Colonial land grabs and industrial agriculture drove 20th-century peatland wildfires, study finds
Original framing: “Charcoal records reveal 'unprecedented' wildfires in tropical peatlands during 20th century” — Phys.org
The original framing omits the role of Dutch colonial drainage projects in Indonesia’s peatlands, the displacement of Indigenous Dayak and Malay communities by plantation expansion, and the historical use of controlled burning by local farmers. It also ignores how Cold War-era 'green revolution' policies incentivized monoculture agriculture, and how modern carbon credit schemes often displace Indigenous land rights. The study’s methodology (charcoal records) cannot capture the socio-political drivers of fire, such as land speculation or state violence against land defenders.
Medium structural omission detected in mainstream coverage.
The narrative is produced by Western scientific institutions (e.g., Global Change Biology) and disseminated via Phys.org, serving the interests of climate science funders and conservation NGOs who prioritize data-driven interventions over land restitution. The framing centers Western paleoecological methods (charcoal records) while sidelining Indigenous land stewardship practices that could mitigate future fires. It obscures the role of multinational agribusinesses (e.g., palm oil, pulpwood) and post-colonial states in enabling deforestation, instead positioning the problem as a natural 'disaster' requiring technical solutions.

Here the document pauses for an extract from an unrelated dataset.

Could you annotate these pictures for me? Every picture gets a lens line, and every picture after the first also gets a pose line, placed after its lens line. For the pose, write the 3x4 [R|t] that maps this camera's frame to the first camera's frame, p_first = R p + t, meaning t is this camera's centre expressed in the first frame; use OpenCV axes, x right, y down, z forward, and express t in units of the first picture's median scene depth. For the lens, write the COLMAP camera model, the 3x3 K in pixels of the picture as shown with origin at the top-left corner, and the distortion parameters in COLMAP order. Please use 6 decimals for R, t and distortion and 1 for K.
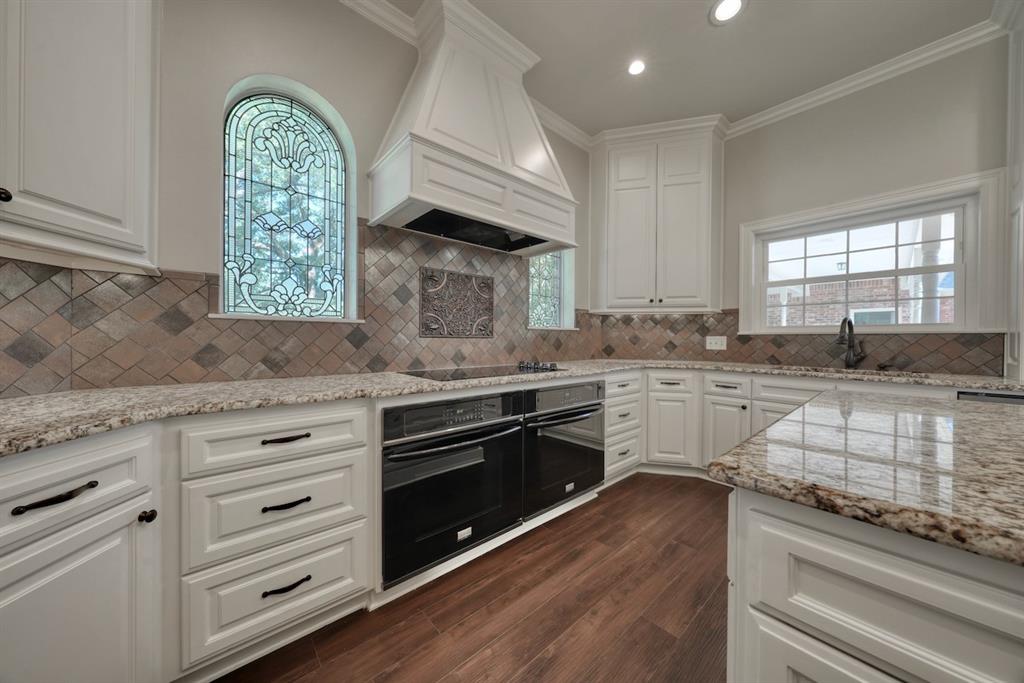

The 20th-century wildfire surge follows a pattern of colonial-era peatland drainage in Indonesia (e.g., Dutch East Indies' *swampland reclamation* projects) and later state-led transmigration programs that resettled Javanese farmers into peatland areas. The 1960s–80s Green Revolution expanded monoculture agriculture in peat-rich regions, while the 1997–98 El Niño fires—linked to plantation expansion—burned 2.5 million hectares of Indonesian peatlands. These historical precedents reveal how state-backed agribusiness and climate variability interact to create 'unprecedented' disasters.
The 20th-century surge in tropical peatland wildfires is not an environmental anomaly but a direct consequence of colonial land grabs, industrial agriculture, and state-backed agribusiness expansion, as evidenced by charcoal records and historical archives alike.